In the never-ending quest to discover previously unknown CRISPR gene-editing systems, researchers have scoured microbes in everything from hot springs and peat bogs, to poo and even yogurt. Now, thanks to advances in generative artificial intelligence (AI), they might be able to design these systems with the push of a button.
This week, researchers published details of how they used a generative AI tool called a protein language model — a neural network trained on millions of protein sequences — to design CRISPR gene-editing proteins, and were then able to show that some of these systems work as expected in the laboratory1.
And in February, another team announced that it had developed a model trained on microbial genomes, and used it to design fresh CRISPR systems, which are comprised of a DNA or RNA-cutting enzyme and RNA molecules that direct the molecular scissors as to where to cut2.
“It’s really just scratching the surface. It’s showing that it’s possible to design these complex systems with machine-learning models,” says Ali Madani, a machine-learning scientist and chief executive of the biotechnology firm Profluent, based in Berkeley, California. Madani’s team reported what it says is “the first successful editing of the human genome by proteins designed entirely with machine learning” in a 22 April preprint1 on bioRxiv.org (which hasn’t been peer-reviewed).
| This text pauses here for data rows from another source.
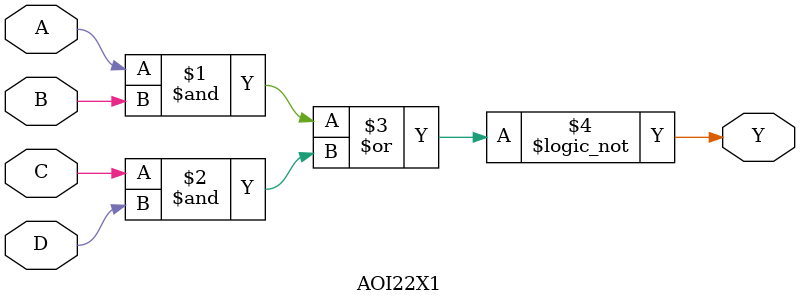
<source format=v>


module AOI22X1 ( Y, A, B, C, D );

  input A;
  input C;
  output Y;
  input D;
  input B;
   assign Y = !((A&B)|(C&D));
   
endmodule

</source>
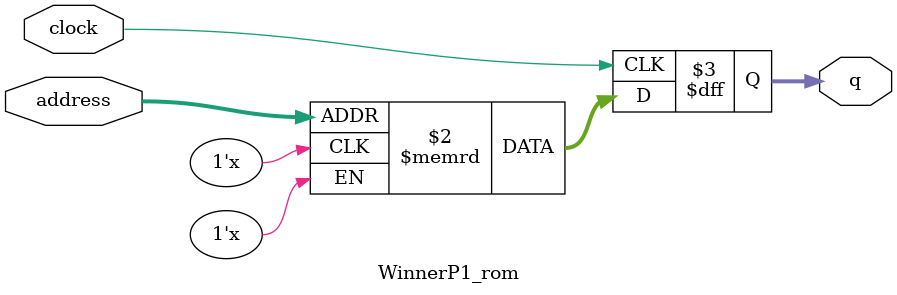
<source format=sv>
module WinnerP1_rom (
	input logic clock,
	input logic [14:0] address,
	output logic [2:0] q
);

logic [2:0] memory [0:19199] /* synthesis ram_init_file = "./WinnerP1/WinnerP1.mif" */;

always_ff @ (posedge clock) begin
	q <= memory[address];
end

endmodule

</source>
Alan Wong, a synthetic biologist at the University of Hong Kong, whose team has used machine learning to optimize CRISPR3, says that naturally occurring gene-editing systems have limitations in terms of the sequences that they can target and the sort of changes that they can make. For some applications, therefore, it can be a challenge to find the right CRISPR. “Expanding the repertoire of editors, using AI, could help,” he says.
Trained on genomes
Whereas chatbots such as ChatGPT are designed to handle language after being trained on existing text, the CRISPR-designing AIs were instead trained on vast troves of biological data in the form of protein or genome sequences. The goal of this ‘pre-training’ step is to imbue the models with insight into naturally occurring genetic sequences, such as which amino acids tend to go together. This information can then be applied to tasks such as the creation of totally new sequences.
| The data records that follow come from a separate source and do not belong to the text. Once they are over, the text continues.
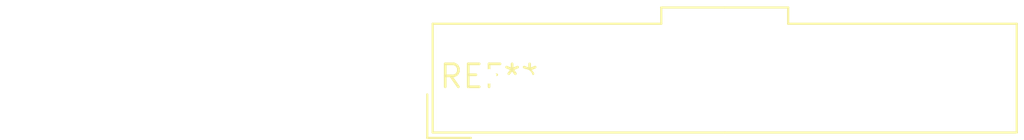
<source format=kicad_pcb>
(kicad_pcb (version 20240108) (generator pcbnew)

  (general
    (thickness 1.6)
  )

  (paper "A4")
  (layers
    (0 "F.Cu" signal)
    (31 "B.Cu" signal)
    (32 "B.Adhes" user "B.Adhesive")
    (33 "F.Adhes" user "F.Adhesive")
    (34 "B.Paste" user)
    (35 "F.Paste" user)
    (36 "B.SilkS" user "B.Silkscreen")
    (37 "F.SilkS" user "F.Silkscreen")
    (38 "B.Mask" user)
    (39 "F.Mask" user)
    (40 "Dwgs.User" user "User.Drawings")
    (41 "Cmts.User" user "User.Comments")
    (42 "Eco1.User" user "User.Eco1")
    (43 "Eco2.User" user "User.Eco2")
    (44 "Edge.Cuts" user)
    (45 "Margin" user)
    (46 "B.CrtYd" user "B.Courtyard")
    (47 "F.CrtYd" user "F.Courtyard")
    (48 "B.Fab" user)
    (49 "F.Fab" user)
    (50 "User.1" user)
    (51 "User.2" user)
    (52 "User.3" user)
    (53 "User.4" user)
    (54 "User.5" user)
    (55 "User.6" user)
    (56 "User.7" user)
    (57 "User.8" user)
    (58 "User.9" user)
  )

  (setup
    (pad_to_mask_clearance 0)
    (pcbplotparams
      (layerselection 0x00010fc_ffffffff)
      (plot_on_all_layers_selection 0x0000000_00000000)
      (disableapertmacros false)
      (usegerberextensions false)
      (usegerberattributes false)
      (usegerberadvancedattributes false)
      (creategerberjobfile false)
      (dashed_line_dash_ratio 12.000000)
      (dashed_line_gap_ratio 3.000000)
      (svgprecision 4)
      (plotframeref false)
      (viasonmask false)
      (mode 1)
      (useauxorigin false)
      (hpglpennumber 1)
      (hpglpenspeed 20)
      (hpglpendiameter 15.000000)
      (dxfpolygonmode false)
      (dxfimperialunits false)
      (dxfusepcbnewfont false)
      (psnegative false)
      (psa4output false)
      (plotreference false)
      (plotvalue false)
      (plotinvisibletext false)
      (sketchpadsonfab false)
      (subtractmaskfromsilk false)
      (outputformat 1)
      (mirror false)
      (drillshape 1)
      (scaleselection 1)
      (outputdirectory "")
    )
  )

  (net 0 "")

  (footprint "Molex_MicroClasp_55932-1430_1x14_P2.00mm_Vertical" (layer "F.Cu") (at 0 0))

)

</source>
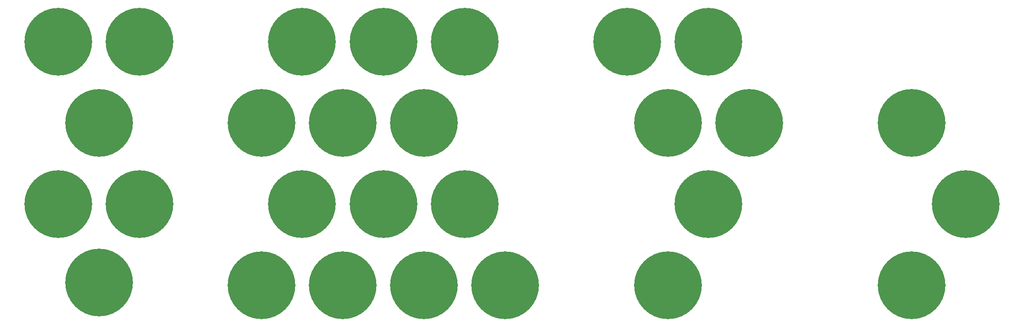
<source format=gbr>
G04 #@! TF.GenerationSoftware,KiCad,Pcbnew,5.1.5+dfsg1-2build2*
G04 #@! TF.CreationDate,2024-05-03T20:30:25+01:00*
G04 #@! TF.ProjectId,touch_kb1,746f7563-685f-46b6-9231-2e6b69636164,rev?*
G04 #@! TF.SameCoordinates,Original*
G04 #@! TF.FileFunction,Copper,L1,Top*
G04 #@! TF.FilePolarity,Positive*
%FSLAX46Y46*%
G04 Gerber Fmt 4.6, Leading zero omitted, Abs format (unit mm)*
G04 Created by KiCad (PCBNEW 5.1.5+dfsg1-2build2) date 2024-05-03 20:30:25*
%MOMM*%
%LPD*%
G04 APERTURE LIST*
%ADD10C,12.500000*%
G04 APERTURE END LIST*
D10*
X216400000Y-107700000D03*
X126400000Y-77700000D03*
X111400000Y-77700000D03*
X96400000Y-77700000D03*
X133900000Y-62700000D03*
X96400000Y-107700000D03*
X171400000Y-107700000D03*
X133900000Y-92700000D03*
X226400000Y-92700000D03*
X118900000Y-92700000D03*
X216400000Y-77700000D03*
X103900000Y-92700000D03*
X73900000Y-62700000D03*
X111400000Y-107700000D03*
X66400000Y-77700000D03*
X126400000Y-107700000D03*
X58900000Y-92700000D03*
X141400000Y-107700000D03*
X73900000Y-92700000D03*
X163900000Y-62700000D03*
X58900000Y-62700000D03*
X178900000Y-62700000D03*
X66400000Y-107200000D03*
X171400000Y-77700000D03*
X103900000Y-62700000D03*
X178900000Y-92700000D03*
X118900000Y-62700000D03*
X186400000Y-77700000D03*
M02*

</source>
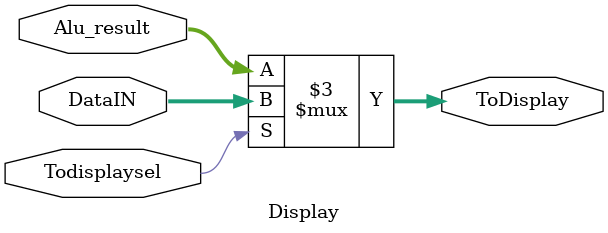
<source format=sv>
`timescale 1ns / 1ps

module Display(
    input logic [15:0] Alu_result,
    input logic [15:0] DataIN,
    input logic Todisplaysel,
    output logic [15:0] ToDisplay    
    );
    
    always_comb 
        if (Todisplaysel)
            ToDisplay = DataIN;
        else 
            ToDisplay = Alu_result;
endmodule 


</source>
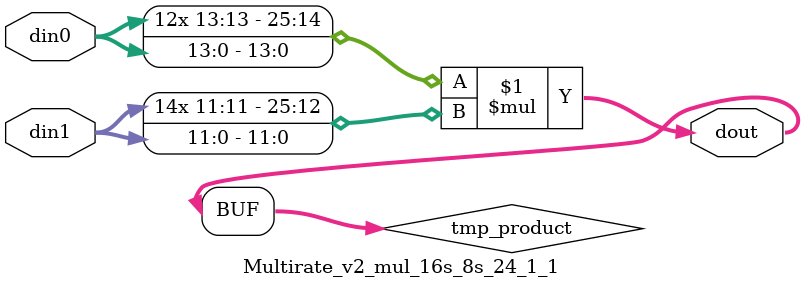
<source format=v>

`timescale 1 ns / 1 ps

 module Multirate_v2_mul_16s_8s_24_1_1(din0, din1, dout);
parameter ID = 1;
parameter NUM_STAGE = 0;
parameter din0_WIDTH = 14;
parameter din1_WIDTH = 12;
parameter dout_WIDTH = 26;

input [din0_WIDTH - 1 : 0] din0; 
input [din1_WIDTH - 1 : 0] din1; 
output [dout_WIDTH - 1 : 0] dout;

wire signed [dout_WIDTH - 1 : 0] tmp_product;



























assign tmp_product = $signed(din0) * $signed(din1);








assign dout = tmp_product;





















endmodule

</source>
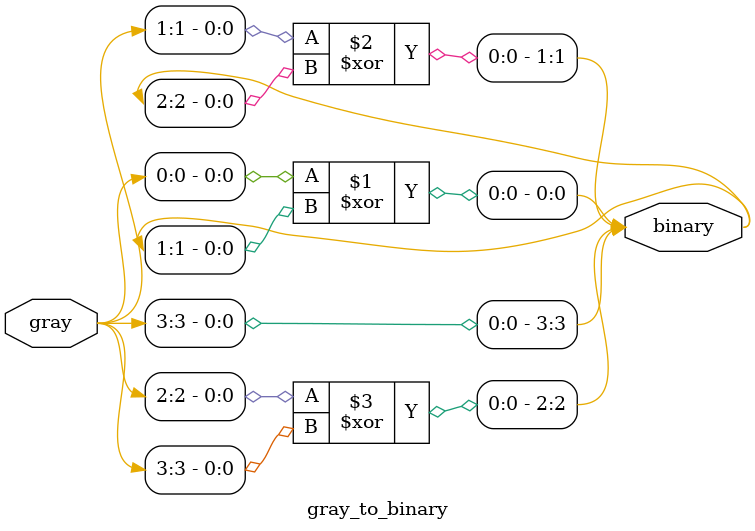
<source format=v>
module gray_to_binary(input [3:0]gray,output[3:0]binary);
  assign binary[3] = gray[3];
  genvar g;
  generate
    for (g=0;g<3;g=g+1)begin
      assign binary[g] = gray[g]^binary[g+1];
    end
  endgenerate
endmodule
      

</source>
Madani’s team previously used a protein language model they developed, called ProGen, to come up with new antibacterial proteins4. To devise new CRISPRs, his team retrained an updated version of ProGen with examples of millions of diverse CRISPR systems, which bacteria and other single-celled microbes called archaea use to fend off viruses.
Because CRISPR gene-editing systems comprise not only proteins, but also RNA molecules that specify their target, Madani’s team developed another AI model to design these ‘guide RNAs’.
The team then used the neural network to design millions of new CRISPR protein sequences that belong to dozens of different families of such proteins found in nature. To see whether AI-designed CRISPRs were bona fide gene editors, Madani’s team synthesized DNA sequences corresponding to more than 200 protein designs belonging to the CRISPR–Cas9 system that is now widely used in the laboratory. When they inserted these sequences — instructions for a Cas9 protein and a ‘guide RNA’ — into human cells, many of the gene editors were able to precisely cut their intended targets in the genome.
The most promising Cas9 protein — a molecule they’ve named OpenCRISPR-1 — was just as efficient at cutting targeted DNA sequences as a widely used bacterial CRISPR–Cas9 enzyme, and it made far fewer cuts in the wrong place. The researchers also used the OpenCRISPR-1 design to create a base editor — a precision gene-editing tool that changes individual DNA ‘letters’ — and found that it, too, was as efficient as other base-editing systems, as well as less prone to errors.
Another team, led by Brian Hie, a computational biologist at Stanford University in California, and by bioengineer Patrick Hsu at the Arc Institute in Palo Alto, California, used an AI model capable of generating both protein and RNA sequences. Their model, called EVO, was trained on 80,000 genomes from bacteria and archaea, as well as other microbial sequences, amounting to 300 billion DNA letters. Hie and Hsu’s team has not yet tested its designs in the lab. But predicted structures of some of the CRISPR–Cas9 systems they designed resemble those of natural proteins. Their work was described in a preprint2 posted on bioRxiv.org, and has not been peer-reviewed.
Precision medicine
“This is amazing,” says Noelia Ferruz Capapey, a computational biologist at the Molecular Biology Institute of Barcelona in Spain. She’s impressed by the fact that researchers can use the OpenCRISPR-1 molecule without restriction, unlike with some patented gene-editing tools. The ProGen2 model and ‘atlas’ of CRISPR sequences used to fine-tune it are also freely available.
The hope is that AI-designed gene-editing tools could be better suited to medical applications than are existing CRISPRs, says Madani. Profluent, he adds, is hoping to partner with companies that are developing gene-editing therapies to test AI-generated CRISPRs. “It really necessitates precision and a bespoke design. And I think that just can’t be done by copying and pasting” from naturally-occurring CRISPR systems, he says.